::: Text

Obscure For A Penny Zero: Plan 9

The Supreme Court. The Brady Bunch. The Fellowship of the Ring. What do they all have in common? The fateful number 9. One half of the numerical combination 69. Niiiiiice.

For the 9th incarnation of the world’s most beloved, universally respected and objectively fair Twitter contest, we’re turning up the spooky. Every round will feature a Halloween-appropriate theme.

And now, everything you need to know.

Dolores What You’ll Win (If You Win)

Champion

1 Obscure Gentlemen Hoodie

1 Obscure Gentlemen Shirt

1 Obscure Gentlemen Hat

3 Tweets-to-Comic (either all 3 for you or 2 for a friend)

1 Original Twitter Avi

Second Prize

1 Tweet-to-Comic

1 Original Twitter Avi

Third Prize

You’re fired.

Kot Diji Wha Happen

Our contest plays out under conventional bracket-style rules. This is like 80s movies where you see a bracket on the screen and people get eliminated and guys have mullets and badass Oakley wraparounds.

Contestants are initially seeded based on follower count, to do battle over the course of several rounds, each with its own unique topic or theme. All tweet matchups are judged anonymously based on the text of the tweets alone, by a diverse panel of judges including accomplished writers, artists and humorists from primarily outside of the Twitterverse. The judges do not see race, gender, or what type of Shrek/Sonic the Hedgehog fetish that you may have.

WHAT IT MEANS

Anonymous judging and the diversity of our judging panel help ensure that your tweet will rise (or fall) on its merits alone. You won’t get any special consideration for your follower count, Favstar trophies (RIP), which Twitter clique you claim, or the percentage of your avi that consists of cleavage. Your reputation and past glories don’t matter. The judges choose between two tweets based on their ability to put a truly unique and funny spin on the topic at hand. The winner moves on to the next round, and so on and so forth, until one champion remains standing.

How Do It Happen

All contestants will be given the round’s theme and have a week (Round 1 and 2 or 24 hours or sometimes more to respond with a new, original tweet.

 

Once you have posted your tweet, submit it to @theobscuregents account and @obscuregent will then send you and your opponent’s tweets text-only to a panel of 9 judges.

 

Once you submit, your opponent will be notified. Once they submit, you are both locked in and judging commences.

 

Winners will be announced as they are decided.

 

Wait I Have Questions

Q: How many tweets can I tweet?

::::::
::: Dataset entries

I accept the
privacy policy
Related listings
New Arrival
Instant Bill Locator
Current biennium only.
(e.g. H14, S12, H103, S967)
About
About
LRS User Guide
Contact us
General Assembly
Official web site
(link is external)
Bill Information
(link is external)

::::::
::: Dataset entries

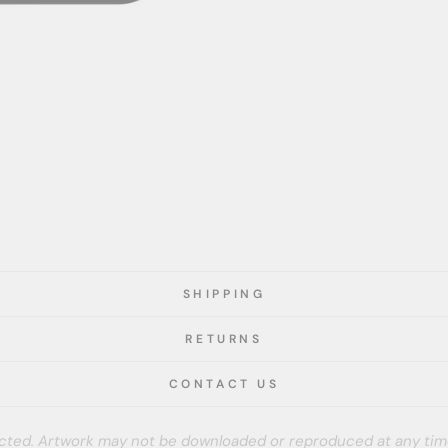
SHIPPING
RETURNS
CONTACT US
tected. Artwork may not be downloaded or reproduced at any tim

::::::
::: Dataset entries

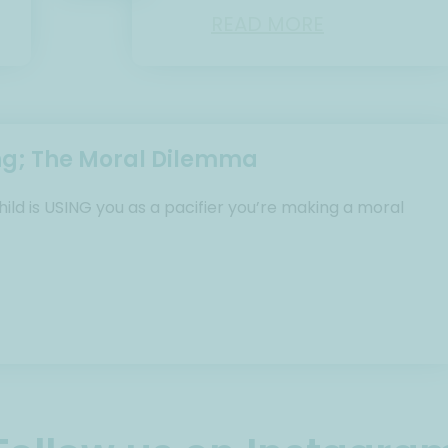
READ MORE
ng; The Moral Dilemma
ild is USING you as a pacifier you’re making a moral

::::::

=== Problem set ===
(1) Answer these questions from the Twitter contest text:
(a) What does the second prize consist of?
(b) On what basis are contestants initially seeded?
(c) How many judges receive the two opponents' tweets?
(2) Continue the Twitter contest text from where it stops.
The records are material separate from the Twitter contest text and are unconnected to it.

=== Results of the exercise ===
(1)
(a) One Tweet-to-Comic and one Original Twitter Avi.
(b) On follower count.
(c) Nine.

(2)
A: Everyone has different tactics and strategies. Tweet as many or as few responses to the prompt as you want. You only submit one. Just make sure you’re happy with it. Send one tweet and one tweet only to @theobscuregents via DM. You can, however, change your submission as long as your opponent hasn’t locked in the battle with their submission.

 

Q: Can I use old tweets or do they have to be new?

A: Of course they have to be new. Why is this a question? This isn’t some random tweet call.

 

Q: Is this contest fixed?

A: No, you’re a sore loser. We don’t care who wins. We just want to laugh at quality content. When you submit a very generic joke that the judges have seen over and over again, they will most likely vote for the other tweet.

 

Q: My friends say my tweet was better. How did I lose to a horrible tweet?

A: This is why you’re here. To submit your content to an unbiased panel who don’t know you or your friends. Your friends will tell you that you’re amazing because THEY ARE YOUR FRIENDS. Take the loss with grace and humility.

Q: Can you give me any details about the vote tally and the judges’ discussion?

A: In the end, are we all not dust in the wind?

Q: What if my opponent doesn’t submit?

A: In round 1, we have a list of potential contestants on stand-by. One of them will take your absentee opponent’s place. In every subsequent round, your opponent will forfeit and you will advance by default.

Q: I’m an edgy humorist who tweets over-used clichés involving sex. Will I win? Of course I will, right?

A: We’re looking to reward the original, fresh and funny. That could mean something sexy, but don’t confuse shock value for craftsmanship.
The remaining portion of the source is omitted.